Pada kelumpuhan m. rectus lateralis, tampak aksi kurang (underaction) m. rectus lateralis, dan aksi lebih
(Overaction) m. rectus medialis pada mata kontra lateral.5
Tes Kaca Merah
Kaca merah transparan diletakkan di depan salah satu mata. Penderita diminta untuk melihat obyek (lampu
fiksasi) yang diletakkan 30 cm didepan mata dan digerakkan keenam arah cardinal.

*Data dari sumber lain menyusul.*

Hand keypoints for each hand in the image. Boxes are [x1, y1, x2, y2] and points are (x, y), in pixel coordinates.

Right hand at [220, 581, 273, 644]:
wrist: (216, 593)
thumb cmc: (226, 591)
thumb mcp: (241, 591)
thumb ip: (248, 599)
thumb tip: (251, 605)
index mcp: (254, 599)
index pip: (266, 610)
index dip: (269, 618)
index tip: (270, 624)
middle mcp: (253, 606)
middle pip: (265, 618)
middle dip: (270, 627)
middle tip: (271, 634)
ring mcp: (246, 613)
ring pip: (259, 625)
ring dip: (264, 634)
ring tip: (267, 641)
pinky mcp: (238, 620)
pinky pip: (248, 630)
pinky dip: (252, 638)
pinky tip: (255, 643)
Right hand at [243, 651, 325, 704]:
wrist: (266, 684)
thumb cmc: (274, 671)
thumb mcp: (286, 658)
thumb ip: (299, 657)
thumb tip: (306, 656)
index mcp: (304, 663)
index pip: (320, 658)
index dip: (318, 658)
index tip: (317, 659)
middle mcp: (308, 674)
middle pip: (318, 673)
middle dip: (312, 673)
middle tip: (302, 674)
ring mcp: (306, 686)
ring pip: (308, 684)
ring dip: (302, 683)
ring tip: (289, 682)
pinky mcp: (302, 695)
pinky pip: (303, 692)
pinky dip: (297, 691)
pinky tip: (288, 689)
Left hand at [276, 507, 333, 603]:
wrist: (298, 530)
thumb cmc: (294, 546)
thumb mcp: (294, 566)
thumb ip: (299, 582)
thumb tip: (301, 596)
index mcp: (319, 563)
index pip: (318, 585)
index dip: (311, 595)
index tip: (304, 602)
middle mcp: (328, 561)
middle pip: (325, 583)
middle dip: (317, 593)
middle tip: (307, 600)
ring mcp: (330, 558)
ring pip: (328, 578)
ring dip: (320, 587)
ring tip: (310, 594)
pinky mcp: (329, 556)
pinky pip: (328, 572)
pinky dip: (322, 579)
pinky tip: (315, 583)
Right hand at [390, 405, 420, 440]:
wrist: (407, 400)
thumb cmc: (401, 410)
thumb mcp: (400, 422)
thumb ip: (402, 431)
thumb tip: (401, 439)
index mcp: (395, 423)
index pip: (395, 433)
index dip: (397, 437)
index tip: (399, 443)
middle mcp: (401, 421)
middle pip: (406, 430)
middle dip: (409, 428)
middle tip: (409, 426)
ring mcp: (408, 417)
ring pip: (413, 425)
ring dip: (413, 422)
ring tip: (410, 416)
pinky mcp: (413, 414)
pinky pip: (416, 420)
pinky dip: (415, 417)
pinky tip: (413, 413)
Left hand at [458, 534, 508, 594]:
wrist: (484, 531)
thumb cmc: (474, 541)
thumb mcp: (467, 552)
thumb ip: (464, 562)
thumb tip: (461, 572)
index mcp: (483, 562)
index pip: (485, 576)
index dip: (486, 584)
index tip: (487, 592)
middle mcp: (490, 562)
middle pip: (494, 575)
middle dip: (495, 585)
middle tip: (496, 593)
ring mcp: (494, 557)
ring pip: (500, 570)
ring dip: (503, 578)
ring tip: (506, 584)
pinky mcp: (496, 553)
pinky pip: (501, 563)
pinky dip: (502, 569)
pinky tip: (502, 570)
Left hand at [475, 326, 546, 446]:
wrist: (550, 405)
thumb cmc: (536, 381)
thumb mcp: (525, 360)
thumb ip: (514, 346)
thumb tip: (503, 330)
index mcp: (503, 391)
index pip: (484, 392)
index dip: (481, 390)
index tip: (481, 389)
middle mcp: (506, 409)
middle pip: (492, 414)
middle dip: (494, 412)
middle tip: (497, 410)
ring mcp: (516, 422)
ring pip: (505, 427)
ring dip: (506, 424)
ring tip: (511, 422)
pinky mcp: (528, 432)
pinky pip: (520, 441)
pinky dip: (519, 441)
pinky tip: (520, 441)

Bila ada diplopia, penderita melihat lampu merah dan putih. Jarak kedua lampu akan bertambah jika mata
digerakkan ke arah m. rectus lateralis yang mengalami kelumpuhan.5
DIAGNOSA 4
1. Keterbatasan gerak
2. Deviasi
3. Diplopia
PENATALAKSANAAN
1. Non Operatif
Penderita diobati dulu menurut kausanya. Kaca mata prisma diperlukan untuk mengatasi diplopia atau
mata parese ditutup.3,4
2. Operatif
Intervensi bedak melalui Resesi m. rectus lateralis atau m. rectus medialis karena jika dibiarkan
terlalu lama akan terjadi atropi otot. Pada kelumpuhan total dilakukan operasi HUMMELSHEIM yaitu
dengan memindahkan separuh m. rectus superior dan inferior ke insersio m. rektus lateralis disertai
resesi m. rectus medialis pada mata yang sama.3,5
Intervensi bedah ini jarang mengembalikan pergerakan mata yang normal namun ditujukan pada
pemulihan lapang penglihatan tunggal binocular yang cukup baik pada posisi pandangan primer ( lurus,
ke depan dan ke bawah), posisi mata yang paling sering digunakan.